The CD200 tolerance-signaling molecule that is expressed by a wide variety of tissues, including placental trophoblast and epithelial tumor cells, lacks an intracytoplasmic tail and must act by binding to CD200 receptors that have a limited expression on lymphomyeloid cells. This binding can inhibit inflammation and NK cells, promote macrophage secretion of indoleamine-2,3 dioxygenase (IDO), and promote generation of Treg cells. Recently, CD200R1 was reported on human first trimester placental villous trophoblast cells. CD200R1 has not been described on malignant tumor cells. As malignant tumor cells exhibit a number of characteristics of trophoblast, is CD200R1 expressed?
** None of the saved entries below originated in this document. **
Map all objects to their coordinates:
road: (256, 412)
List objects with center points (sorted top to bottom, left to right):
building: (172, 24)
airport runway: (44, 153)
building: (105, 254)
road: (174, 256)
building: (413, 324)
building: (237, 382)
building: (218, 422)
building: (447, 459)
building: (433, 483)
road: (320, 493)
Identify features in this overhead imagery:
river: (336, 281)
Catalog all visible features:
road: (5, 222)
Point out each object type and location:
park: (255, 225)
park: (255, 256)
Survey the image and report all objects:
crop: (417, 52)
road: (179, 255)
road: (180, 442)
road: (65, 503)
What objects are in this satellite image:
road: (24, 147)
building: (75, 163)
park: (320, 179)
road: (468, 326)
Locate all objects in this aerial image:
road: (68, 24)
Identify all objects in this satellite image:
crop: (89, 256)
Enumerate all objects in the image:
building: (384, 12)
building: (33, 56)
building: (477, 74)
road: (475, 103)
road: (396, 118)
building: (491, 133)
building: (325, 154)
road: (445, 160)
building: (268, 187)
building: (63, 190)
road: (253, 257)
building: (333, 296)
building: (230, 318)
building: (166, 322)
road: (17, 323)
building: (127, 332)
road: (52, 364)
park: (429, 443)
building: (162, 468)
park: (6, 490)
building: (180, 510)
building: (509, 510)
Affinity-purified rabbit polyclonal antibodies to CD200 and CD200R1 were used to immunostain tissue blocks available from cases in a previous cross-sectional study of Stage 1-IIIA human breast cancer cases and term placental trophoblast. Affinity-purified anti-CD200R1 stained primary breast cancer cells and term placental villous trophoblasts. Tumor cells were also stained by anti-CD200 as in a previous study (correlation P = 0.0042), but CD200R1 and CD200 were not correlated. Presence or absence of strong CD200 expression in the tumor did not correlate with metastasis, and a similar result was obtained with CD200R1. This is the first report of CD200R1 expression by human epithelial tumor cells, and specifically, early-stage human breast cancer cells. It is also the first report of CD200R1 expression by term placental villous trophoblasts. The potential biological significance of CD200R1 expression in non-hematopoietic cells is discussed.